Work instruction A:
Repeat the three chart entries below word for word, leaving out the pictures.

Source document:
CodeRepository¶
CodeRepository¶
Central registry of assets, tasks, jobs, schedules, and sensors. Resolves the full dependency graph and validates each user-defined Job. Calls to materialize() build an ephemeral execution plan over the selection — there is no auto-generated job, and ad-hoc runs have RunRecord.job_name = None.
import rivers as rs
repo = rs.CodeRepository(
assets=[asset_a, asset_b, asset_c],
tasks=[my_task],
jobs=[
rs.Job(name="pipeline", assets=[asset_a, asset_b]),
],
schedules=[nightly_schedule],
sensors=[file_sensor],
)

Data under study:
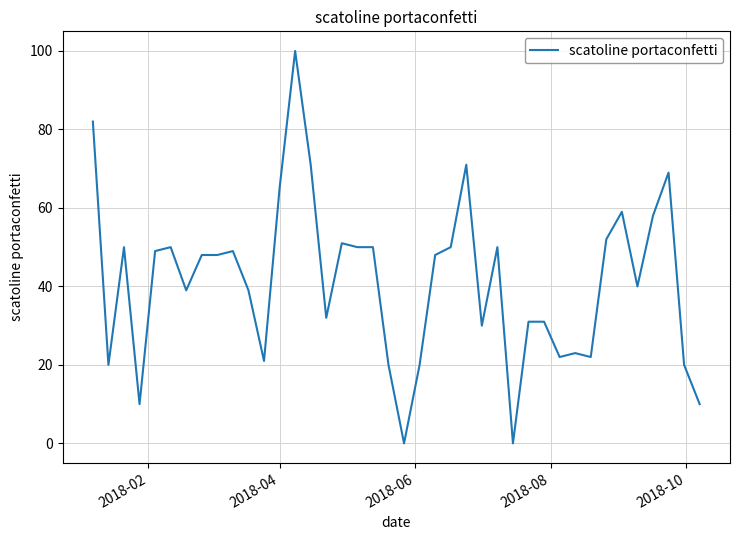

What is the greatest value displayed?

100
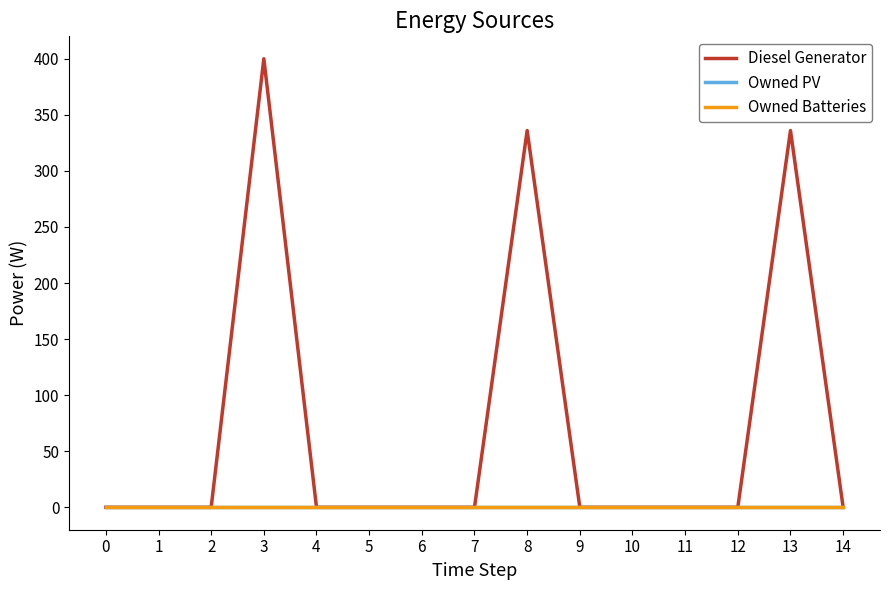

Does the chart display data point markers on the line(s)?

No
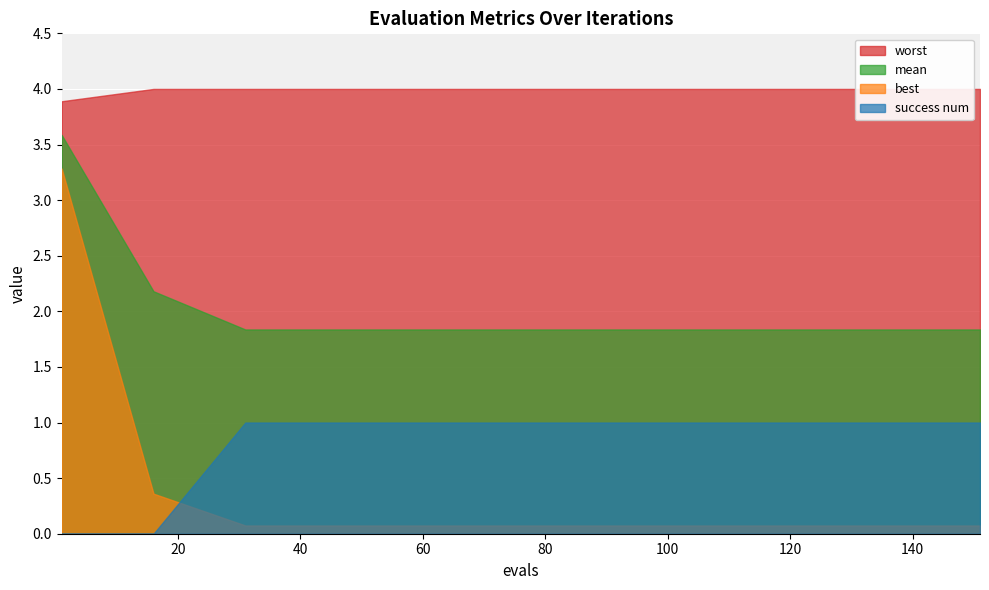

Is the value of success num at 151 greater than the value of mean at 121?

No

Work instruction B:
According to the CodeRepository page, what does a call to materialize() build?

Exercise solution A:
What is the greatest value displayed?

100

Does the chart display data point markers on the line(s)?

No

Is the value of success num at 151 greater than the value of mean at 121?

No

Exercise solution B:
An ephemeral execution plan over the selection.